Even though the Constitution may appear to tacitly protect LGBTQ and intersex Zimbabweans, their everyday experiences, especially when it comes to the issue of gender-based violence, is vastly different.

“Mainstream dialogue of GBV (gender-based violence) in Zimbabwe has predominantly given salience to the experience of cisgender category of women over LBT women. Little to no conversation has been facilitated on the experiences of LBT women, who are disproportionally affected by GBV. GALZ (Gays And Lesbians of Zimbabwe) has recorded extreme cases of correctional rape, sexual assault and physical assault and intimate partner violence (IPV),” said Samuel Matsikure, programs manager for Gays and Lesbians of Zimbabwe, an LGBTQ and intersex rights group.

According to a study conducted by GALZ in 2021, at least one in three lesbian, bisexual and transgender women experienced violence inflicted based on perceived sexual orientation and gender identity. Gay, bisexual and trans men have also experienced heightened emotional and physical violence, and a lack of accountability exacerbates these experience.

GALZ has also documented cases of intimate partner violence, but the restrictive environment in which it works perpetuates silence around them. Other factors that contribute to this inaction include an unresponsive police force and judicial system and a patriarchal society that does not acknowledge violence between partners of the same sex and ridicules men who report they are survivors of intimate partner violence.

At least 65 percent of people who GALZ interviewed for their 2021 study said they never reported the abuse they experienced for fear of double victimization. 

“This is primarily due to the fact that law enforcement is relatively lux to take action and investigate same-sex partner violence and general violence perpetrated on LGBTI people and society at large also turns a blind eye to this calibre of violence. Such attitudes in turn, discourage victims to speak out and report GBV,” said Matsikure.

Matsikure also described the government’s commitments to protect LGBTQ and intersex Zimbabweans through its National Development Strategy as nothing more than lip service.

“The government has indirectly made considerable efforts to protect LGBTI people from all forms of harm and abuse,” said Matsikure. “However, government is yet to fulfill such commitments creating challenges such as, hesitancy of law enforcement agencies to crack down on GBV experienced by LGBTI persons and hesitancy of LGBTI persons to report or speak out against GBV due to fear of blackmail, homophobic backlash, stigma non-recognition of females as perpetrators of IPV. Lack of political will and leadership to address GBV against LGBTI persons. Delays in seeking treatment, there can be significant delays between GBV and presentation to medical care.” 
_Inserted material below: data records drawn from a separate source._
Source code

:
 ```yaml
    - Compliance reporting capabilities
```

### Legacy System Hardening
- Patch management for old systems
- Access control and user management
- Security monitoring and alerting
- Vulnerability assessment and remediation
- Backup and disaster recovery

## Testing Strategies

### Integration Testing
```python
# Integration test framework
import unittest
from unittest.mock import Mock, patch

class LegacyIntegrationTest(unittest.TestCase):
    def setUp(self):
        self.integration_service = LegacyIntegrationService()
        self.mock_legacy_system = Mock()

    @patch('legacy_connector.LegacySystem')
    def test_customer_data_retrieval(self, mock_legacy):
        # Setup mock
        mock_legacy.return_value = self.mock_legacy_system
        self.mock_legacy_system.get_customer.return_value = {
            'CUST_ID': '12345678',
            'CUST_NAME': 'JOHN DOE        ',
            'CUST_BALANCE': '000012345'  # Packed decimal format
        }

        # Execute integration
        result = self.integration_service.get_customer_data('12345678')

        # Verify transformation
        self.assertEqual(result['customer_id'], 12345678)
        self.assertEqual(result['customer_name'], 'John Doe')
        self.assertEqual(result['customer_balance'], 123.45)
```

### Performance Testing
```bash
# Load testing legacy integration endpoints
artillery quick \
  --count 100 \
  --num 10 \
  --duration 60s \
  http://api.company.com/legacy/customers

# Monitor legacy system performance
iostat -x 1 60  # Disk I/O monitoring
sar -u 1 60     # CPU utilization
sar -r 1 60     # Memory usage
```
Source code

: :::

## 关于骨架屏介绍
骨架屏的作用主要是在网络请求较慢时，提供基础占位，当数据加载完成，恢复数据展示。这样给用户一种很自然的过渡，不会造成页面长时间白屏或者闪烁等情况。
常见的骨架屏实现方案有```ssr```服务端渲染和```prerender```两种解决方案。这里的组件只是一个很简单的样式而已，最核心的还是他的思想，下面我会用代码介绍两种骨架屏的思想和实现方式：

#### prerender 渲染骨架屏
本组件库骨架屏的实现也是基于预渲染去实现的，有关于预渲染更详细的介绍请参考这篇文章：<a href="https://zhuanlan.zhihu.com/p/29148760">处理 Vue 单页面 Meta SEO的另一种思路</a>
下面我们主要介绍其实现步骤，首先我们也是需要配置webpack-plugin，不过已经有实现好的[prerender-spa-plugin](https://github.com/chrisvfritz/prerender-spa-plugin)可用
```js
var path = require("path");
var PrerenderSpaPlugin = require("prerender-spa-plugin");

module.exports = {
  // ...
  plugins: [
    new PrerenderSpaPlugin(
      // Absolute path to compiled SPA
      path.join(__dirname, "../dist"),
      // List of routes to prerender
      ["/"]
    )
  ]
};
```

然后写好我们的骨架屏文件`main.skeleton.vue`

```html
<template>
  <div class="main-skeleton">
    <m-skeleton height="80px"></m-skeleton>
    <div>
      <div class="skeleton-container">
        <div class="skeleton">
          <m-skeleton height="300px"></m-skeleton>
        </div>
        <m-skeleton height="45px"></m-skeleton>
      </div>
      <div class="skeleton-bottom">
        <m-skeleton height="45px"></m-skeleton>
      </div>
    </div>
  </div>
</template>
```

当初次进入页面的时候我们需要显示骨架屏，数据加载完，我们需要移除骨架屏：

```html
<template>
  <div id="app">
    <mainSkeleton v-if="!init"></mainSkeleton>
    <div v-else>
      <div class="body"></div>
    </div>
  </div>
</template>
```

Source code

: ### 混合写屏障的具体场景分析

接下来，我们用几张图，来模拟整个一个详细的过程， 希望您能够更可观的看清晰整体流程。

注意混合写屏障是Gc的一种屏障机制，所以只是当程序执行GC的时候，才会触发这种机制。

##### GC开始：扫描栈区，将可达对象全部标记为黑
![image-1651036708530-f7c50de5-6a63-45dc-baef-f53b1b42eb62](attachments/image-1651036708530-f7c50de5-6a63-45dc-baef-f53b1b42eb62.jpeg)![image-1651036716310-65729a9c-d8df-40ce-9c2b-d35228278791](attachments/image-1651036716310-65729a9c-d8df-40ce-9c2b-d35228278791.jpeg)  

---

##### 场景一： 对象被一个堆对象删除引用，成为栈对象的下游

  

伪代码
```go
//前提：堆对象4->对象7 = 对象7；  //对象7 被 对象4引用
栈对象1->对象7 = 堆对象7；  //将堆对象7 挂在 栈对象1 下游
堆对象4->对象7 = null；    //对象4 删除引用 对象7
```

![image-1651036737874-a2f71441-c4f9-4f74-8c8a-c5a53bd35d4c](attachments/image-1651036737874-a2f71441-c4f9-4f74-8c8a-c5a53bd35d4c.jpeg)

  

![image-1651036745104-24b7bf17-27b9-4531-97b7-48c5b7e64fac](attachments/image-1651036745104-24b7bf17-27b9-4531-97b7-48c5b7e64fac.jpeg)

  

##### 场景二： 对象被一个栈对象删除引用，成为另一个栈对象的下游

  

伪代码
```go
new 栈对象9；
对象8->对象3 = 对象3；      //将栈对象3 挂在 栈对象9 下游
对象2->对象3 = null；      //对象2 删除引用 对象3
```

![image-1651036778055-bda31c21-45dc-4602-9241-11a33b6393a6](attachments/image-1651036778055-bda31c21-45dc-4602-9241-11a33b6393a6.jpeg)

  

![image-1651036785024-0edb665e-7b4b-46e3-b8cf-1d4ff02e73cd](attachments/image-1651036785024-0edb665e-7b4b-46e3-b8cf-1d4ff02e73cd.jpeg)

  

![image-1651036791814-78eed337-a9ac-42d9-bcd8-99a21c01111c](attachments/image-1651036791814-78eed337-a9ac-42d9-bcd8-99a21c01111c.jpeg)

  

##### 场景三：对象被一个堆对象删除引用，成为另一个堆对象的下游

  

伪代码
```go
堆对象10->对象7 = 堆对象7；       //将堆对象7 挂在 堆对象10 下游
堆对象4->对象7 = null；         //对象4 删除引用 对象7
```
“Moreover, constant threats of deregistration of organizations working on the protection of human rights and LGBTI rights by the State limits the interaction of communities with the law enforcers as same-sex conduct is still criminalized,” added Matsikure. “The perception that the current Constitution outlawed homosexuality hinders some government entities from openly assisting LGBTI persons where GBV or IPV has been reported yet the Constitution only mentions same-sex marriage.”

Trans and Intersex Rising Zimbabwe also said they were working on establishing a safe environment for LGBTQ and intersex Zimbabweans in which they will coexist with the heterosexual community.

TIRZ says it’s working through a an initiative that focuses on three areas: Family and friends, sensitizing people on LGBTQ and intersex issues and building an educational and informational support system that focuses on creating lobby, advocacy, religion and cultural programs. TIRZ hopes these efforts will create common ground and allow dialogues with heterosexual Zimbabweans.

TIRZ Program Director Chihera Meki said LGBTQ and intersex Zimbabweans still face major challenges, despite these efforts.

“Challenges such as gate keepers as well as religious and cultural beliefs have affected the program to reach out to the various communities, to help close the gap on information,” said Chihera.

Daniel Itai is the Washington Blade’s Africa Correspondent.